Two nanosized polyoxothiometalates were synthesized based on linking oxomolybdate building blocks with {Mo2O2S2}2+ groups. Remarkably, both compounds are formed selectively primarily upon changing the related concentrations in a logical way; they exhibit common structural features based on the same {Mo9O6S3}-type pores, which result in connections between {Mo6O21} pentagons and {Mo2O2S2}2+ linkers. Whereas the much larger spherical Mo132-type Keplerate contains twenty pores, the smaller Mo63-type cluster remarkably contains only two. The two compounds and a similar Keplerate exhibit interesting supramolecular properties related to interactions with the unusual predominantly apolar NMe4+ cations.
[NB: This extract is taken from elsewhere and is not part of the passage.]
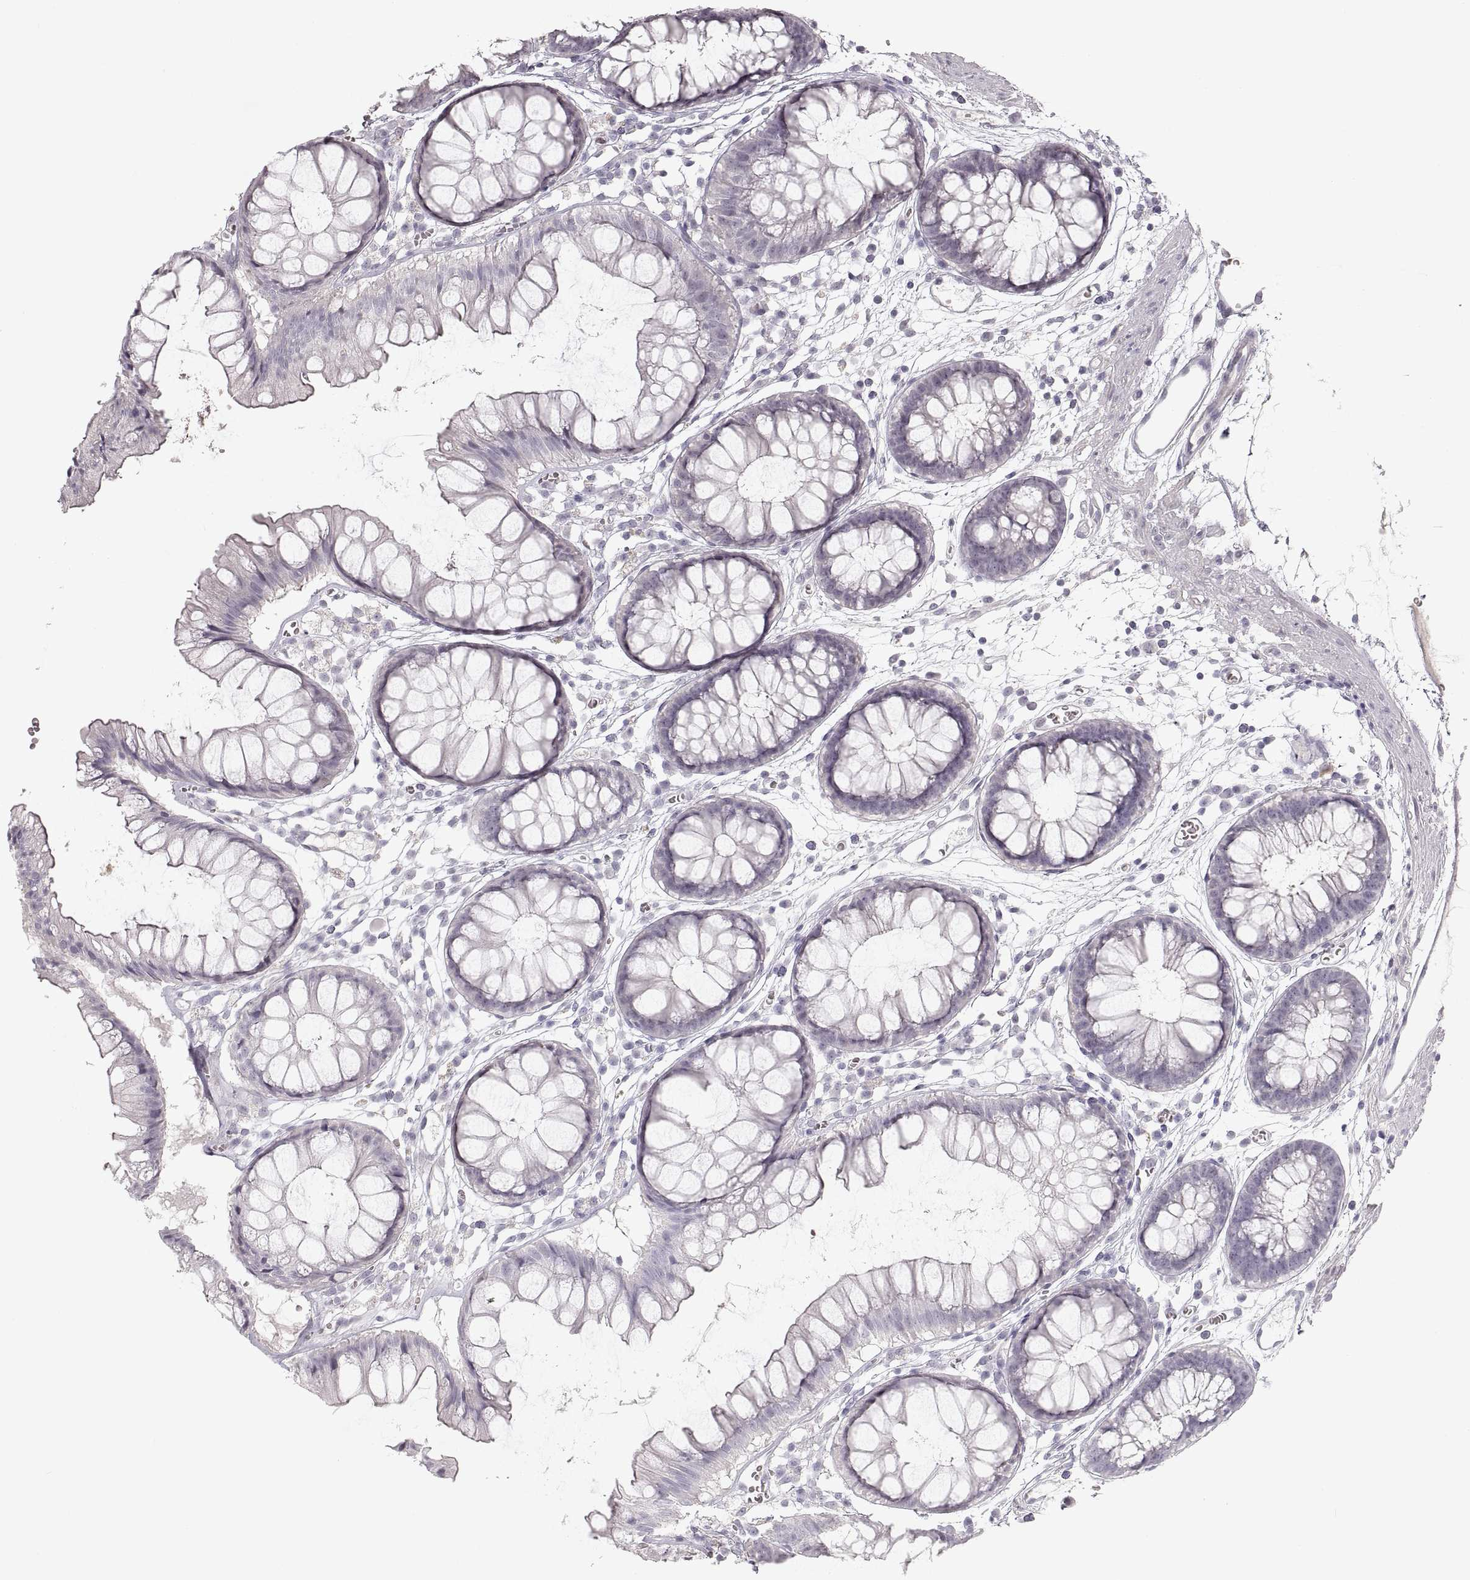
{"staining": {"intensity": "negative", "quantity": "none", "location": "none"}, "tissue": "colon", "cell_type": "Endothelial cells", "image_type": "normal", "snomed": [{"axis": "morphology", "description": "Normal tissue, NOS"}, {"axis": "morphology", "description": "Adenocarcinoma, NOS"}, {"axis": "topography", "description": "Colon"}], "caption": "The image demonstrates no staining of endothelial cells in benign colon. (DAB immunohistochemistry (IHC) with hematoxylin counter stain).", "gene": "PCSK2", "patient": {"sex": "male", "age": 65}}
Structural characterization of the Mo63-type compound reveals in the solid state a clathrate-like species that contains four NMe4+ cations embedded in two types of structurally well-adapted pockets. Related NMR spectroscopic investigations in solution using NMe4+ as the NMR spectroscopic probe are in agreement with the solid-state description. 1H NMR spectroscopic experiments (1D variable-temperature, 2D total correlation spectroscopy (TOCSY), exchange spectroscopy (EXSY), and diffusion-ordered spectroscopy (DOSY)) feature firmly immobilized and mobile NMe4+ ions in relationship with the type of host–guest arrangements. The use of the 1H NMR DOSY spectroscopic methodology has been successfully applied to track the interactions of the NMe4+ cations with the {Mo9O6S3} pores of a sulfurated Keplerate, thereby allowing the first quantitative analysis of this type of plugging process. The stability constant K=(210±20) mol−1 L is discussed related to the character of the process.